Biotech / Medical : VD's Model Portfolio & Discussion Thread

 Public ReplyPrvt ReplyMark as Last ReadFilePrevious 10Next 10PreviousNext  
To: Boyce Burge who wrote (4462)3/23/1998 6:07:00 PM
From: Biomaven  Read Replies (1) of 9719
 
<<CBMI - Stryker news was a little disappointing... though the methods (OP-1 vs autotransplant) were "equivalent" the X-ray data tended to favor autotransplant>>

There seem to be two things going on here:

A. Neither group did as well as predicted when measured by the x-ray evidence.

... But Stryker said follow-up x-ray analysis of the
fracture repairs -- for both OP-1 and autograft patients -- did
not meet the success target set before the trial began.
"The blinded radiographic assessment by an independent
panel of radiologists showed that neither group achieved the
predicted level of cortical bridging," Stryker said.

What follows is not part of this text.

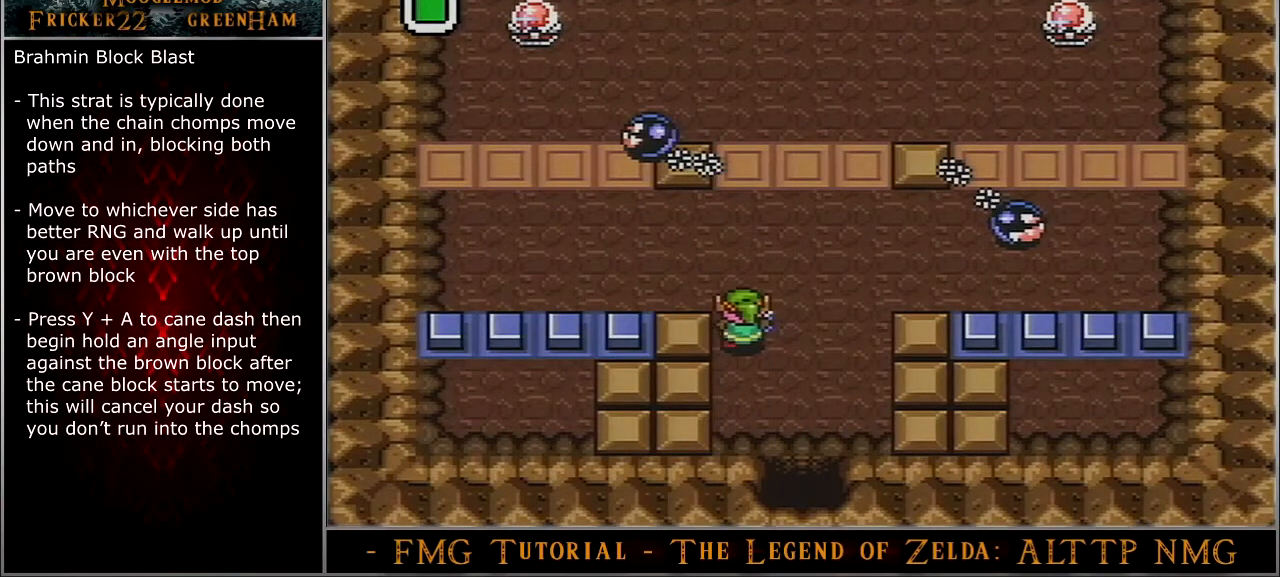
{"buttons": ["DPAD_UP", "DPAD_LEFT"], "events": []}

B. Autograft did 10% better long term as measured by x-ray:

... The postoperative x-rays immediately following surgery showed a bias toward the autograft group because the transplanted autograft bone is radiodense, in contrast to the OP-1 Device which is transparent to x-rays. The radiographs improved for both groups at comparable rates throughout the 24 month follow-up period, however, radiographic assessment of the number of patients with cortical bridging remained approximately 10% higher for the autograft group. Dr. Muschler noted that there is no evidence in the data to suggest that the radiographic differences observed resulted in a difference in clinical return to function or increase in re-operation.
-------

Now "A" seems irrelevant to me unless there's some third treatment which is better than either.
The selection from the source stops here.